◆ Work order: What's wanted is each entry repeated verbatim, minus its images.

*** Opening of Data to examine ***

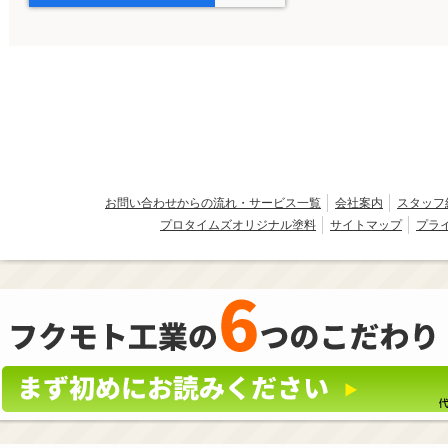
お問い合わせからの流れ・サービス一覧
会社案内
スタッフ
プロタイムズオリジナル塗料
サイトマップ
プラ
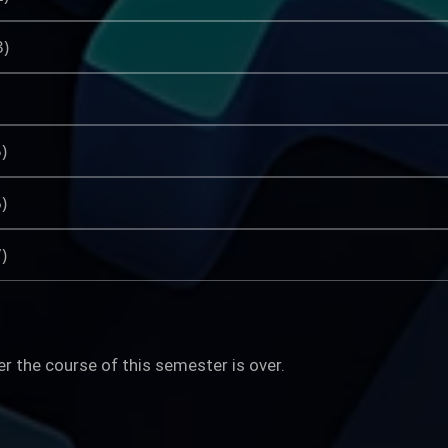
)
)
)
)
 course of this semester is over.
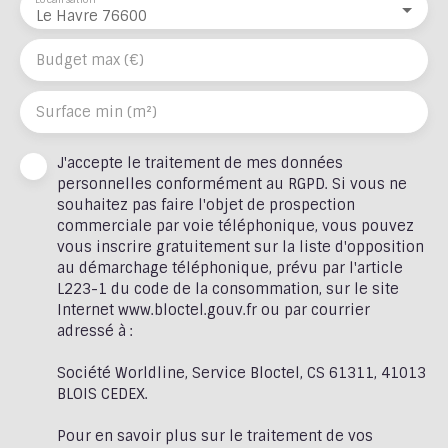
Le Havre 76600
Budget max (€)
Surface min (m²)
J'accepte le traitement de mes données
personnelles conformément au RGPD. Si vous ne
souhaitez pas faire l'objet de prospection
commerciale par voie téléphonique, vous pouvez
vous inscrire gratuitement sur la liste d'opposition
au démarchage téléphonique, prévu par l'article
L223-1 du code de la consommation, sur le site
Internet www.bloctel.gouv.fr ou par courrier
adressé à :
Société Worldline, Service Bloctel, CS 61311, 41013
BLOIS CEDEX.
Pour en savoir plus sur le traitement de vos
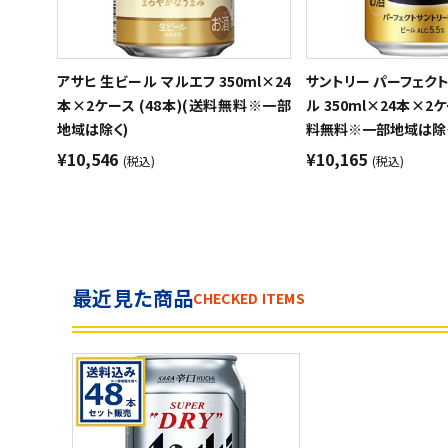
アサヒ 生ビール マルエフ 350ml×24
サントリー パーフェク
本×2ケース (48本)(送料無料※一部
ル 350ml×24本×2ケ
地域は除く)
料無料※一部地域は除
¥10,546
¥10,165
(税込)
(税込)
最近見た商品
CHECKED ITEMS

*** Close of Data to examine ***

◆ Output of the task:
お問い合わせからの流れ・サービス一覧
会社案内
スタッフ
プロタイムズオリジナル塗料
サイトマップ
プラ
)
)
)
)
 course of this semester is over.
Le Havre 76600
Budget max (€)
Surface min (m²)
J'accepte le traitement de mes données
personnelles conformément au RGPD. Si vous ne
souhaitez pas faire l'objet de prospection
commerciale par voie téléphonique, vous pouvez
vous inscrire gratuitement sur la liste d'opposition
au démarchage téléphonique, prévu par l'article
L223-1 du code de la consommation, sur le site
Internet www.bloctel.gouv.fr ou par courrier
adressé à :
Société Worldline, Service Bloctel, CS 61311, 41013
BLOIS CEDEX.
Pour en savoir plus sur le traitement de vos
アサヒ 生ビール マルエフ 350ml×24
サントリー パーフェク
本×2ケース (48本)(送料無料※一部
ル 350ml×24本×2ケ
地域は除く)
料無料※一部地域は除
¥10,546
¥10,165
(税込)
(税込)
最近見た商品
CHECKED ITEMS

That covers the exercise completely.